Exercise materials ▸

__________________________________________________

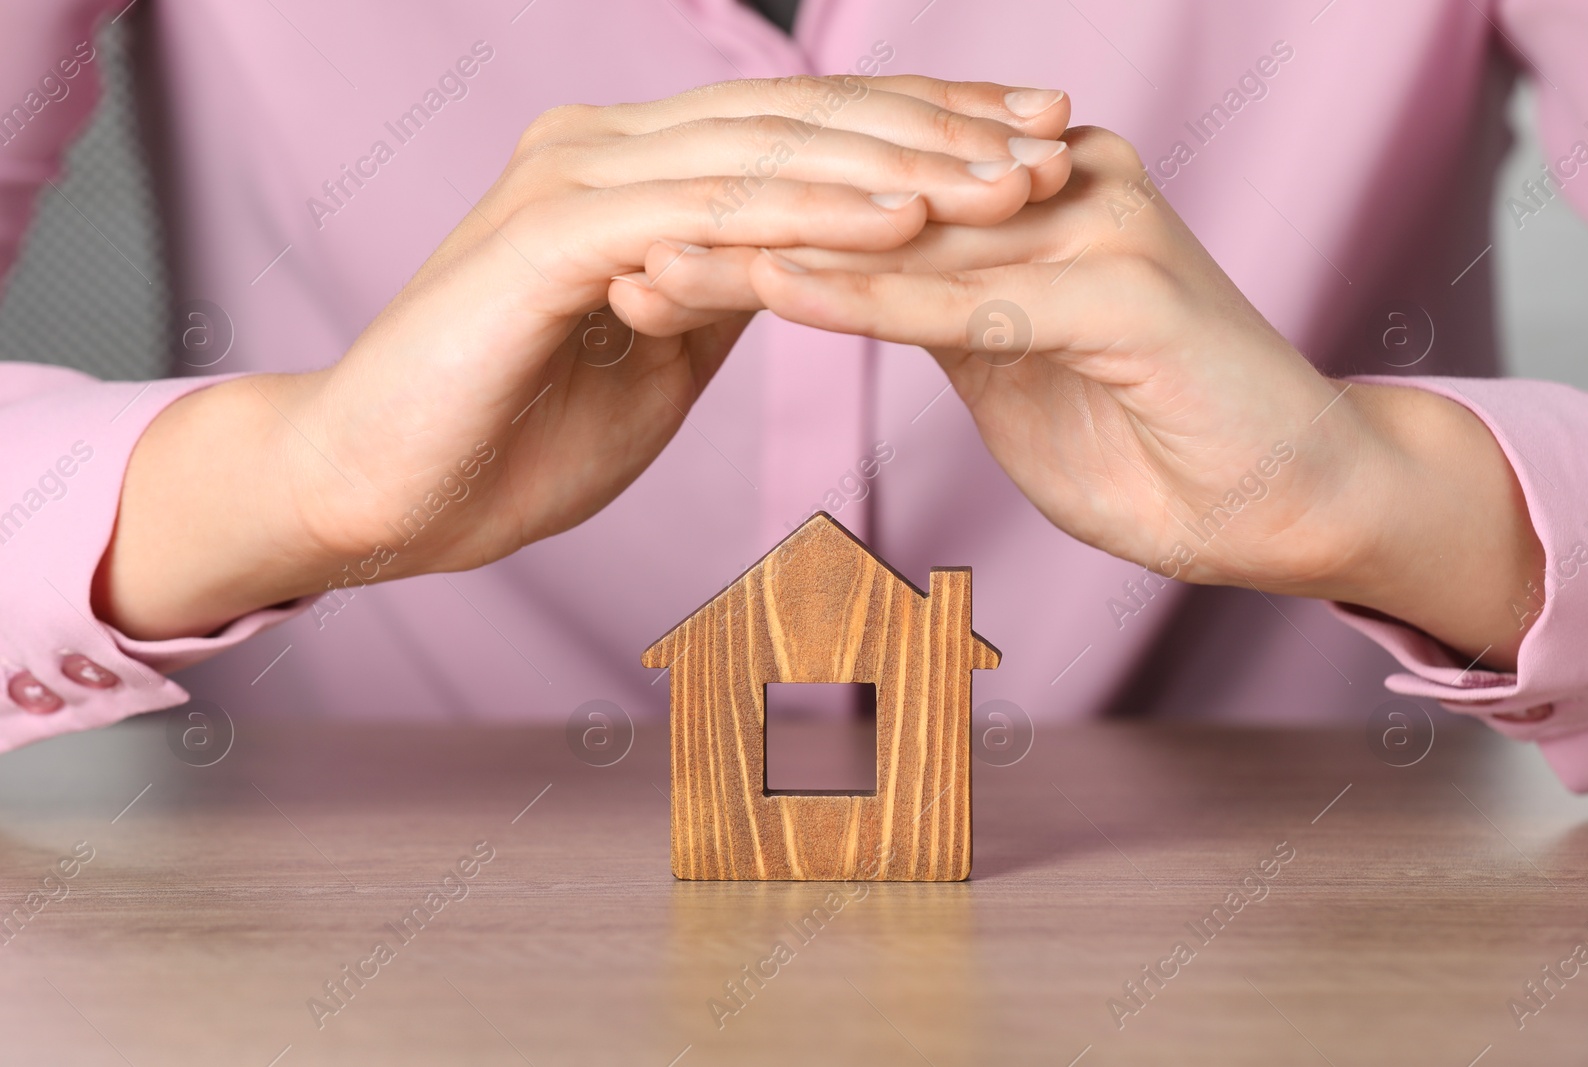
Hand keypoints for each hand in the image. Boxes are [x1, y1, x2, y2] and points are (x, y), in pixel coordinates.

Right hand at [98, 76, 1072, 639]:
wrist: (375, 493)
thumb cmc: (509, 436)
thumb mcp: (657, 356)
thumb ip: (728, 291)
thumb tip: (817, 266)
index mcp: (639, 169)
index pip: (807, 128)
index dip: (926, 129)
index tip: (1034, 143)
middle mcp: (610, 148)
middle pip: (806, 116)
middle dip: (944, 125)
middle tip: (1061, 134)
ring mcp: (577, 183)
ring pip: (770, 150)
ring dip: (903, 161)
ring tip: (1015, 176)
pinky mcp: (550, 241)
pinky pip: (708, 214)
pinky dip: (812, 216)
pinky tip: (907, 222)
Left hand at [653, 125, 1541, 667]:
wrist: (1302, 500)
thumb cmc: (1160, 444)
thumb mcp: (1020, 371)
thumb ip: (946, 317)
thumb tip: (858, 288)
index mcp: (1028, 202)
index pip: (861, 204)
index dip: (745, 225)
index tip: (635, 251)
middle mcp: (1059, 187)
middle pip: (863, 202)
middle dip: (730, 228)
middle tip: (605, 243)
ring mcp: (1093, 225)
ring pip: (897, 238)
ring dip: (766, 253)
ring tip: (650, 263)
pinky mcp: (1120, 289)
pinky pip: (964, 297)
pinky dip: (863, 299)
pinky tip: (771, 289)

__________________________________________________

Description of the task ▸ Drop every image, please, and write out the data above exactly as shown.

Answer box ▸
Hand keypoints for each hand in the image. Boxes are [x1, y1, x2, y2] and points are (x, y), in pixel coordinates.

Right hand at [98, 76, 1072, 639]:
wrist: (375, 493)
thumb cmc: (509, 436)
thumb mcp: (657, 356)
thumb ip: (728, 291)
thumb tip: (817, 266)
index mcp: (639, 169)
index pip: (807, 128)
index dip: (926, 129)
index tip: (1034, 143)
middle mcp: (610, 148)
middle pip: (806, 116)
middle dip: (944, 125)
middle tip: (1061, 134)
ring mcp: (577, 183)
ring pip: (770, 150)
ring dip: (903, 161)
ring tip: (1015, 176)
pinky mcp: (550, 241)
pinky pip: (708, 214)
pinky dip: (812, 216)
pinky tip: (907, 222)
Left hand at [653, 125, 1541, 667]:
wrist: (1302, 500)
thumb cmc: (1160, 444)
thumb mcp: (1020, 371)
thumb ip: (946, 317)
thumb tip: (858, 288)
index mcp: (1028, 202)
index pip: (861, 204)
index dip: (745, 225)
index tip: (635, 251)
middle mcp: (1059, 187)
middle pip: (863, 202)
middle dip: (730, 228)
middle tip: (605, 243)
ring mcp: (1093, 225)
ring pip: (897, 238)
ring dip: (766, 253)
ring tip: (650, 263)
pinky mcp: (1120, 289)
pinky pip: (964, 297)
pinky dip: (863, 299)
pinky tip: (771, 289)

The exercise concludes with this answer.